Miles Elam wrote:
Gianugo Rabellino wrote:

> Miles Elam wrote:
>
>> If the Abstracts (AbstractGenerator, AbstractTransformer, etc.) were
>> updated to reflect this, most folks using Cocoon would only have to do a
>> recompile. Folks who implemented the interfaces directly (Generator,
>> Transformer, etc.) would have more to do, but a cut and paste from the
>> appropriate Abstract would do in 90% of the cases I should think.
>> (Assuming that the developer hasn't made their component cacheable
>> already.)
>
> I can't really think of a reason for this not to work. The only problem
> is that doing so would somehow break a contract: today if you extend
> Abstract* you know that your class wont be cacheable, and this might be
> done on purpose. I don't know if this might actually impact users, but I
> sure can see a point here.

This is definitely an interesting idea, but I can't believe that this sort of backwards-incompatibility would fly. One option would be to put a null validity implementation in the Abstract* so subclasses don't have to do anything, but I can't see that happening in a 2.1 branch now that it's released.

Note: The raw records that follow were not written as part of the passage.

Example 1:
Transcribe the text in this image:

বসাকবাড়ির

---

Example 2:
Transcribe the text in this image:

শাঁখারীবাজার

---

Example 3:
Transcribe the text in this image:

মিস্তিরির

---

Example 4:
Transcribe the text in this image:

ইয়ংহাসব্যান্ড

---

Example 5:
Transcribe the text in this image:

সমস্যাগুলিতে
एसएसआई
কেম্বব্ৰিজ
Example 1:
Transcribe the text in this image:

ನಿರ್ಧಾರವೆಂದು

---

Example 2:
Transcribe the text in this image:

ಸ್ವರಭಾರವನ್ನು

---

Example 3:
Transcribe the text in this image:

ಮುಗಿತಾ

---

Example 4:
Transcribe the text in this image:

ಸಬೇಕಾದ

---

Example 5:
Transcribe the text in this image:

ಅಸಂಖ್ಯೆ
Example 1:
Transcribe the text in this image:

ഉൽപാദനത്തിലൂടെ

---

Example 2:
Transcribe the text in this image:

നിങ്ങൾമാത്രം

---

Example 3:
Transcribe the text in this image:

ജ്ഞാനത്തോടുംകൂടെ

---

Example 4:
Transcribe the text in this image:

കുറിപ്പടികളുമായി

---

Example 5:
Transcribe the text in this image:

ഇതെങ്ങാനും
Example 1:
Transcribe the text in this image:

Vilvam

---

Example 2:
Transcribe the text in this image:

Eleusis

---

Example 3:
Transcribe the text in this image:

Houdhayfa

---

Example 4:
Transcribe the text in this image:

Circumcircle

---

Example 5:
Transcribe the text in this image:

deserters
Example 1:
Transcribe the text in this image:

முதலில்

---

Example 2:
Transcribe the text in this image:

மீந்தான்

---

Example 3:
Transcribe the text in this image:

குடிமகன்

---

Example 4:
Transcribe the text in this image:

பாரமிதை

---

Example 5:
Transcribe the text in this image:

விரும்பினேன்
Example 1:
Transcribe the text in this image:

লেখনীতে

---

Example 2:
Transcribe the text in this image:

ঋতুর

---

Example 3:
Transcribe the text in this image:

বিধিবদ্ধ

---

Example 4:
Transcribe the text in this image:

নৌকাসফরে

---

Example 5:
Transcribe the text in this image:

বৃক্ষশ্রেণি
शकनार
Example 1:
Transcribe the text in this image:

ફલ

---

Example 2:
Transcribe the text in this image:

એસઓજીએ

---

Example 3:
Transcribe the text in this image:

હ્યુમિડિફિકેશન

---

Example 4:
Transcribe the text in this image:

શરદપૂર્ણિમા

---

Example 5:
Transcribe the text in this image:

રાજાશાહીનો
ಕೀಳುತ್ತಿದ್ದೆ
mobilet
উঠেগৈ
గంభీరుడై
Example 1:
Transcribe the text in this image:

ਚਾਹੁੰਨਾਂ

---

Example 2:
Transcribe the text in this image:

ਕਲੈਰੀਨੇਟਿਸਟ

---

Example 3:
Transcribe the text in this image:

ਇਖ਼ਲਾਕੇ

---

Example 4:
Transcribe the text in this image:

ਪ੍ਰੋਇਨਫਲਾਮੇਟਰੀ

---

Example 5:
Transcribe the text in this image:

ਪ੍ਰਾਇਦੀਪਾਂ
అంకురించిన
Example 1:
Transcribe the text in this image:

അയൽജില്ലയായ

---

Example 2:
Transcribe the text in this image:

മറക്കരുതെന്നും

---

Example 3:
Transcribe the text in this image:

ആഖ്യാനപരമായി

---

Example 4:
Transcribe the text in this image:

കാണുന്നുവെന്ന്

Hmmm... Actually, the extended class would still be uncacheable on its own. The change makes a system-wide policy change rather than a per-interface contract renegotiation.

Can anyone think of a use case where prevention of caching (not just apathy about its cacheability) would be necessary? Is there a case where a developer would say, "I don't care what the sitemap maintainer says; My component must never be cached or exceptions will fly."

Yes, secure and sensitive data (which I'm working with now) often has the recommendation (sometimes requirement) to disallow caching.


The other centers around performance, which may not be an issue if done right. Stefano's recent RT on adaptive caching is getting at the cost/benefit analysis of caching overhead. Currently we do have some overhead - we do some instanceof's to determine cacheability. If done right, your idea wouldn't necessarily be worse but it might be.

By itself, the component still doesn't cache even when in a caching pipeline. Only when the expiry is sent is the pipeline bludgeoned into the cache. Would this still be considered a violation of the contract?

Another problem I see with this is it locks into a time-based (expires) cache validity. That is certainly the simplest but not always best. As I see it, there are three main classes of cache-invalidation all of which Cocoon should support, and all of which may make sense for any given component:


- Time based (expires)
- Source based (last-modified)
- Event based (discrete events)

That's why I think the factory/delegate solution cooked up by Unico might be a good solution if the end-user experience can be made uncomplicated.